III. Gentlemen, We Have Lift Off!

  • Once the bar touches your chest, exhale and forcefully press it straight up;
  • When locking out, do not lift your shoulders off the bench;
  • Re-rack the weight or perform the next rep

Forget what the so-called gurus will tell you about pressing the bar toward the rack or following an “S” pattern. It’s simple physics.

The shortest distance between 2 points is a straight line. Just press the barbell straight up and be done with it.

Creating An Effective Bench Press Program For Strength

The first thing you need to do is to establish a baseline number and this is usually the heaviest Bench Press you can do for 1 rep.

Bench Press

Correct form during bench press is essential to get the most of our this powerful exercise

If you do not have an idea of your best effort in the Bench Press, there are 2 ways to estimate your 1-rep maximum:

1. Find the weight you can perform 1-2 reps more than indicated. For example, if you can bench press 60 kilos for 7-8 reps, use 60 kilos for your working weight in the 6 sets x 6 reps range.

2. The National Strength Coaches Association or NSCA formula:

Best weight for 3 reps x 3 reps = Y;
Y x 0.033 = Z
Z + Best weight for 3 reps = Estimated Best 1-rep max

For example, if the best you can rep for 3 is 80 kilos then:

80 kilos x 3 = 240;
240 x 0.033 = 7.92
7.92 + 80 kilos = 87.92

Your estimated 1-rep maximum in the Bench Press is 88 kilos.

Studies on the Bench Press have shown the ideal volume of work that produces the best strength gains average between 30 to 36 reps in total.

You can break the volume down into sets of 6, 7, 8 and 10 whereby the number of sets increase as the number of reps decrease.

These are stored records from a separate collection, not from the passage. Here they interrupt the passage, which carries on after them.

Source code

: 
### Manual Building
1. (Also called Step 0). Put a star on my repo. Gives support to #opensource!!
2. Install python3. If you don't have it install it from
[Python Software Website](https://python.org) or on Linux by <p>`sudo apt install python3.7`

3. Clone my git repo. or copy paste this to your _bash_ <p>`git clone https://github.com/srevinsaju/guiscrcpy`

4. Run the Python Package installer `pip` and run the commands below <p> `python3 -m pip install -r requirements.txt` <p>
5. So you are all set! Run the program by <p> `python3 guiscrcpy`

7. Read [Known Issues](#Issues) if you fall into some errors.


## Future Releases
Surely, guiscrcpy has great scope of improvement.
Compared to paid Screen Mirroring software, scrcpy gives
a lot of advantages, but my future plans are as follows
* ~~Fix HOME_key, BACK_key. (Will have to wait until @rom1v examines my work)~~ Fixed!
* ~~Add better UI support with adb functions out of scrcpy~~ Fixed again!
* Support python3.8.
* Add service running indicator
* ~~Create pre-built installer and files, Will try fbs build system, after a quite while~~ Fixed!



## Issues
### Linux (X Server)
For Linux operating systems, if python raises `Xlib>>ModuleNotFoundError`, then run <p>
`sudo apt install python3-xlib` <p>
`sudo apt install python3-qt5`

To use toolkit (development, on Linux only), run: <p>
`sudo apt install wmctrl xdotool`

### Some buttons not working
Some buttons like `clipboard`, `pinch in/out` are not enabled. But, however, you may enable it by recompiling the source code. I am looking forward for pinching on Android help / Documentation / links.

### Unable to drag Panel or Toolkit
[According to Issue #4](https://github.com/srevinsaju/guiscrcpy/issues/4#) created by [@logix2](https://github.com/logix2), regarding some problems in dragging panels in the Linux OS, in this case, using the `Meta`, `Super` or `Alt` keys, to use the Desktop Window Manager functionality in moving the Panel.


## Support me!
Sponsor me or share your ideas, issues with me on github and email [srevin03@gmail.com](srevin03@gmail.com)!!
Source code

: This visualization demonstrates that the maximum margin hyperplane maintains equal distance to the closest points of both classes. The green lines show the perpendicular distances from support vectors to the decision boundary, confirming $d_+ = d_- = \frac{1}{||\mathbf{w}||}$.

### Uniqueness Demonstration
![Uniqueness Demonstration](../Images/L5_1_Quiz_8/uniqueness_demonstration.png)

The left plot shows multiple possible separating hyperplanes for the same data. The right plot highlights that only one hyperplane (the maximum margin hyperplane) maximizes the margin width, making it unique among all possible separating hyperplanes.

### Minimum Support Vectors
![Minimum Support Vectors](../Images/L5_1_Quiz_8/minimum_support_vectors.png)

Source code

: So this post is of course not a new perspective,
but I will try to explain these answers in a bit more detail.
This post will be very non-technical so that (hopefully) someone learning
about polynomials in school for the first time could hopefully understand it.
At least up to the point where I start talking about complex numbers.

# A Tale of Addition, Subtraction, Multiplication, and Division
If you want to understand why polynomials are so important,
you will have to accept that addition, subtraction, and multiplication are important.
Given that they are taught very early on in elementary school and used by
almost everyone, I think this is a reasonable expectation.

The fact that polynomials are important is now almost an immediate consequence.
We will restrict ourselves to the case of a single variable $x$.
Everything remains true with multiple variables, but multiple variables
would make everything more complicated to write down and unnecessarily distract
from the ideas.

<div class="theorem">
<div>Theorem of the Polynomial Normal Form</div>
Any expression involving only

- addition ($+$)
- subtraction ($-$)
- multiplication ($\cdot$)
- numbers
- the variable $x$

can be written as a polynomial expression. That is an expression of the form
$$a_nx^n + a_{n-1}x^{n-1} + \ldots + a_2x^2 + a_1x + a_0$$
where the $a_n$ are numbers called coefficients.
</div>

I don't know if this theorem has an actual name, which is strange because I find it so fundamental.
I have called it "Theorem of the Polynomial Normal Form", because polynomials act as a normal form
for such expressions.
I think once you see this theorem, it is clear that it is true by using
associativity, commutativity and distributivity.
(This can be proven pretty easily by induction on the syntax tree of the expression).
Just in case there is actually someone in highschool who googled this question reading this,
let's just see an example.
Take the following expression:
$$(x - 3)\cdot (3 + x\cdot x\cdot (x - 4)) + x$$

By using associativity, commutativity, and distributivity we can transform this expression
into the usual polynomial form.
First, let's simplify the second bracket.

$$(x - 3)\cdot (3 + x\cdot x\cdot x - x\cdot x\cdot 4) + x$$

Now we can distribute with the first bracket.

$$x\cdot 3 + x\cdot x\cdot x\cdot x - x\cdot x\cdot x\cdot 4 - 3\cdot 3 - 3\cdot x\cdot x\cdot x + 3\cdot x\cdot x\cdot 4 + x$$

Here is a sample program using this type of Pyramiding progression:

Week 1 Week 2 Week 3 Week 4
Percentage of 1-Rep Max: 70% 75% 80% 85%
Working Sets: 6 sets x 6 reps 7 sets x 5 reps 8 set x 4 reps 10 sets x 3 reps

A person who has a Bench Press best of 90 kilos will have a workout that looks like this:

Week 1 Week 2 Week 3 Week 4
Weight: 60 kilos 65 kilos 70 kilos 75 kilos
Working Sets: 6 sets x 6 reps 7 sets x 5 reps 8 set x 4 reps 10 sets x 3 reps

A few notes on the program:

• Do not tire yourself with the warm ups. Use a 10-5-3-2 rep progression to get ready for your working sets.  A good warm up would be 20 kilos x 10, 30 kilos x 5, 40 kilos x 3 and 50 kilos x 2.

• Rest 2-3 minutes between working sets.

As for assistance work, if you’re focusing on strength do not tire yourself out by doing too much after Bench Pressing. Your objective is to recover before your next workout.

You can consider these exercises as part of your assistance training after Bench Press:

1. Floor Press – 4 sets x 6 reps
2. Incline Dumbbell Press – 2 sets x 10 reps
3. Dips – 2 sets x 10 reps

Remember that as you get stronger, your muscles will get bigger. Focus on building strength and maintaining perfect form.

You will need to buy new clothes after 1-2 months to fit your bigger physique but the expense will be worth it.